⟨

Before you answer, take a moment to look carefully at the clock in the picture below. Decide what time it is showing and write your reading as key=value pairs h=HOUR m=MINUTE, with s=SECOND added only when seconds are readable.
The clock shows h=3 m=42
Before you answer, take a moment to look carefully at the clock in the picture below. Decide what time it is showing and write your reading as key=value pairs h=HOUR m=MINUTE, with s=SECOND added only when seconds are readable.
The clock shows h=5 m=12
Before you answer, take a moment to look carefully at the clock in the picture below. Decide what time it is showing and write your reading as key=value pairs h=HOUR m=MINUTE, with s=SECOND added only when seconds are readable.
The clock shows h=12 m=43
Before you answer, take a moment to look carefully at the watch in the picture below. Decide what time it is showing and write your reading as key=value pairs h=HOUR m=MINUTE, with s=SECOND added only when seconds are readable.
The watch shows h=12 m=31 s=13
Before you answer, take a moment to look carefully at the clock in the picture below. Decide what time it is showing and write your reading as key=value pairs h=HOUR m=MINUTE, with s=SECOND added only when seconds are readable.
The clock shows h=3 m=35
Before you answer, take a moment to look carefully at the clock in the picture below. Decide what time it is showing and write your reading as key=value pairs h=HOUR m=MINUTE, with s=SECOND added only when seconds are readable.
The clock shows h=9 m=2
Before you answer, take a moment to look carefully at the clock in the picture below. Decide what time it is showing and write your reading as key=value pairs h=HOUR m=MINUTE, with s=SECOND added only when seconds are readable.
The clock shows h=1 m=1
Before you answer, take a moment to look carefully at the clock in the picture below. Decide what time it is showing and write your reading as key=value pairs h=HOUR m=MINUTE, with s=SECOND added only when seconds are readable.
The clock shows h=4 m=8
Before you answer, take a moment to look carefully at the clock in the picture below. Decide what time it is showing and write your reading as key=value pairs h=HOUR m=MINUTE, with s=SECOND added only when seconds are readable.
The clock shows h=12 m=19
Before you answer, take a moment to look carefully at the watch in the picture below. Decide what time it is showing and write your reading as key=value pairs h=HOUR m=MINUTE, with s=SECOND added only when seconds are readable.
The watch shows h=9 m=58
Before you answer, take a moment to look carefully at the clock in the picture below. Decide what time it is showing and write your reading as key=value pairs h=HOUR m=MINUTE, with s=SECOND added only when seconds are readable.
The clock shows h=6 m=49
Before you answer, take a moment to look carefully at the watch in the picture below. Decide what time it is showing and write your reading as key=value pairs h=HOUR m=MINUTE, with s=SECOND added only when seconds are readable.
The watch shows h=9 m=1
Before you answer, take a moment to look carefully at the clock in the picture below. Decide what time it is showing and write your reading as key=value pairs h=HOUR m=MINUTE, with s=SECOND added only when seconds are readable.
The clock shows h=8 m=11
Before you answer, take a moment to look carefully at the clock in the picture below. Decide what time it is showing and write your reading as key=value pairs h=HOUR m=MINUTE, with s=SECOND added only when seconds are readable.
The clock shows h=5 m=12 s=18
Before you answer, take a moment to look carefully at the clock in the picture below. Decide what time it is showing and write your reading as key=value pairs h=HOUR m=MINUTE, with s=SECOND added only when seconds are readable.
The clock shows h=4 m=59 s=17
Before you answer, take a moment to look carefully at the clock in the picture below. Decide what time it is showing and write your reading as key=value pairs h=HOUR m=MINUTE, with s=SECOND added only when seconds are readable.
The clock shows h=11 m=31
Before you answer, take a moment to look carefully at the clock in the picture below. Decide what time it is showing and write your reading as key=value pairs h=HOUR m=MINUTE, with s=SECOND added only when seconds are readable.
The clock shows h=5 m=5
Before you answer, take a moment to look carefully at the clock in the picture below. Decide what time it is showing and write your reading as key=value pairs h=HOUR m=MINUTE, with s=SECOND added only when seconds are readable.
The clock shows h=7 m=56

⟩

Rewrite every item above with "readable" replaced by "visible" wherever it occurs, keeping everything else the same.

[Output for this task]
Before you answer, take a moment to look carefully at the clock in the picture below. Decide what time it is showing and write your reading as key=value pairs h=HOUR m=MINUTE, with s=SECOND added only when seconds are visible.
The clock shows h=3 m=42
Before you answer, take a moment to look carefully at the clock in the picture below. Decide what time it is showing and write your reading as key=value pairs h=HOUR m=MINUTE, with s=SECOND added only when seconds are visible.
The clock shows h=5 m=12
Before you answer, take a moment to look carefully at the clock in the picture below. Decide what time it is showing and write your reading as key=value pairs h=HOUR m=MINUTE, with s=SECOND added only when seconds are visible.
The clock shows h=12 m=43
Before you answer, take a moment to look carefully at the watch in the picture below. Decide what time it is showing and write your reading as key=value pairs h=HOUR m=MINUTE, with s=SECOND added only when seconds are visible.
The watch shows h=12 m=31 s=13
Before you answer, take a moment to look carefully at the clock in the picture below. Decide what time it is showing and write your reading as key=value pairs h=HOUR m=MINUTE, with s=SECOND added only when seconds are visible.
The clock shows h=3 m=35
Before you answer, take a moment to look carefully at the clock in the picture below. Decide what time it is showing and write your reading as key=value pairs h=HOUR m=MINUTE, with s=SECOND added only when seconds are visible.
The clock shows h=9 m=2
Before you answer, take a moment to look carefully at the clock in the picture below. Decide what time it is showing and write your reading as key=value pairs h=HOUR m=MINUTE, with s=SECOND added only when seconds are visible.
The clock shows h=1 m=1
Before you answer, take a moment to look carefully at the clock in the picture below. Decide what time it is showing and write your reading as key=value pairs h=HOUR m=MINUTE, with s=SECOND added only when seconds are visible.
The clock shows h=4 m=8
Before you answer, take a moment to look carefully at the clock in the picture below. Decide what time it is showing and write your reading as key=value pairs h=HOUR m=MINUTE, with s=SECOND added only when seconds are visible.
The clock shows h=12 m=19
Before you answer, take a moment to look carefully at the watch in the picture below. Decide what time it is showing and write your reading as key=value pairs h=HOUR m=MINUTE, with s=SECOND added only when seconds are visible.
The watch shows h=9 m=58
Before you answer, take a moment to look carefully at the clock in the picture below. Decide what time it is showing and write your reading as key=value pairs h=HOUR m=MINUTE, with s=SECOND added only when seconds are visible.
The clock shows h=6 m=49
Before you answer, take a moment to look carefully at the watch in the picture below. Decide what time it is showing and write your reading as key=value pairs h=HOUR m=MINUTE, with s=SECOND added only when seconds are visible.
The watch shows h=9 m=1
Before you answer, take a moment to look carefully at the clock in the picture below. Decide what time it is showing and write your reading as key=value pairs h=HOUR m=MINUTE, with s=SECOND added only when seconds are visible.
The clock shows h=8 m=11
Before you answer, take a moment to look carefully at the clock in the picture below. Decide what time it is showing and write your reading as key=value pairs h=HOUR m=MINUTE, with s=SECOND added only when seconds are visible.
The clock shows h=5 m=12 s=18
Before you answer, take a moment to look carefully at the clock in the picture below. Decide what time it is showing and write your reading as key=value pairs h=HOUR m=MINUTE, with s=SECOND added only when seconds are visible.
The clock shows h=4 m=59 s=17
Before you answer, take a moment to look carefully at the clock in the picture below. Decide what time it is showing and write your reading as key=value pairs h=HOUR m=MINUTE, with s=SECOND added only when seconds are visible.
The clock shows h=11 m=31
Before you answer, take a moment to look carefully at the clock in the picture below. Decide what time it is showing and write your reading as key=value pairs h=HOUR m=MINUTE, with s=SECOND added only when seconds are visible.
The clock shows h=5 m=5
Before you answer, take a moment to look carefully at the clock in the picture below. Decide what time it is showing and write your reading as key=value pairs h=HOUR m=MINUTE, with s=SECOND added only when seconds are visible.
The clock shows h=7 m=56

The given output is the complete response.